Assignment of Error No. 2: {¶ 15} "The trial court erred in ordering Jason Estes to pay court appointed attorney's fees and court costs when he was indigent and without making an affirmative determination on the record of his ability to pay."
{¶ 16} Appellant argues that the trial court assessed him with court-appointed attorney fees and court costs without determining his ability to pay. Appellant argues that based upon his indigency, he cannot pay the fees and costs.
{¶ 17} The trial court ordered appellant to "pay all court costs in this case together with the costs of his appointed counsel." This court has previously held that R.C. 2947.23 does not require a trial court to consider a defendant's ability to pay the costs of prosecution. See State v. Rivera Carrillo, Butler App. No. CA2001-03-054, 2002-Ohio-1013. Costs of prosecution are not considered punishment. SeeSymons v. Eichelberger (1924), 110 Ohio St. 224, 238. In fact, R.C. 2947.23 mandates that the judge "shall include in the sentence the costs of prosecution and render a judgment against the defendant for such costs." Thus, the trial court did not err by ordering appellant to pay the costs of prosecution without considering his ability to pay.
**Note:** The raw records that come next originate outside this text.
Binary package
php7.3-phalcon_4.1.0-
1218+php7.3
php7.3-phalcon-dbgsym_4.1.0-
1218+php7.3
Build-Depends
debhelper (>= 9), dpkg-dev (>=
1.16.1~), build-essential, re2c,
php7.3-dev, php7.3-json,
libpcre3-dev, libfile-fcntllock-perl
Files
{¶ 18} Appellant was also ordered to pay his court-appointed attorney fees. Appellant argues that the trial court assessed him with court-appointed attorney fees without determining his ability to pay. R.C. 2941.51 governs the payment of appointed counsel, which appellant received. R.C. 2941.51(D) provides, in relevant part: "The fees and expenses approved by the court under this section shall not be taxed as part of the costs and shall be paid by the county. However, if the person represented has, or reasonably may be expected to have, the means to meet some part of the cost of the services rendered to the person, the person shall pay the county in an amount that the person reasonably can be expected to pay." Thus, an indigent defendant may properly be required to pay his attorney fees only after the court makes an affirmative determination on the record that the defendant has, or reasonably may be expected to have, the means to pay all or some part of the cost of the legal services rendered to him. See State v. Cooper, 147 Ohio App.3d 116,2002-Ohio-617, at ¶ 71.
{¶ 19} In this case, the trial court asked appellant if he owned an interest in any real estate. Appellant informed the court that he owned a house. Furthermore, appellant informed the court that it was his intention to sell the house as soon as possible. Appellant estimated the equity in his house at nearly $30,000. The trial court noted that while appellant was currently unemployed because he is in custody, he had been gainfully employed his entire adult life. Accordingly, the record reveals that the trial court considered whether appellant has or reasonably may be expected to have the means to pay all or part of the costs of the legal services rendered to him. We find the requirements of R.C. 2941.51(D) have been satisfied. See State v. Dunaway, Butler App. No. CA2001-12-280, 2003-Ohio-1062, at ¶ 40. Therefore, appellant's second assignment of error is overruled.
Judgment affirmed.
YOUNG, P.J., and HENDRICKSON, J., concur.
Hendrickson, J., retired, of the Twelfth Appellate District, sitting by assignment of the Chief Justice, pursuant to Section 6(C), Article IV of the Ohio Constitution.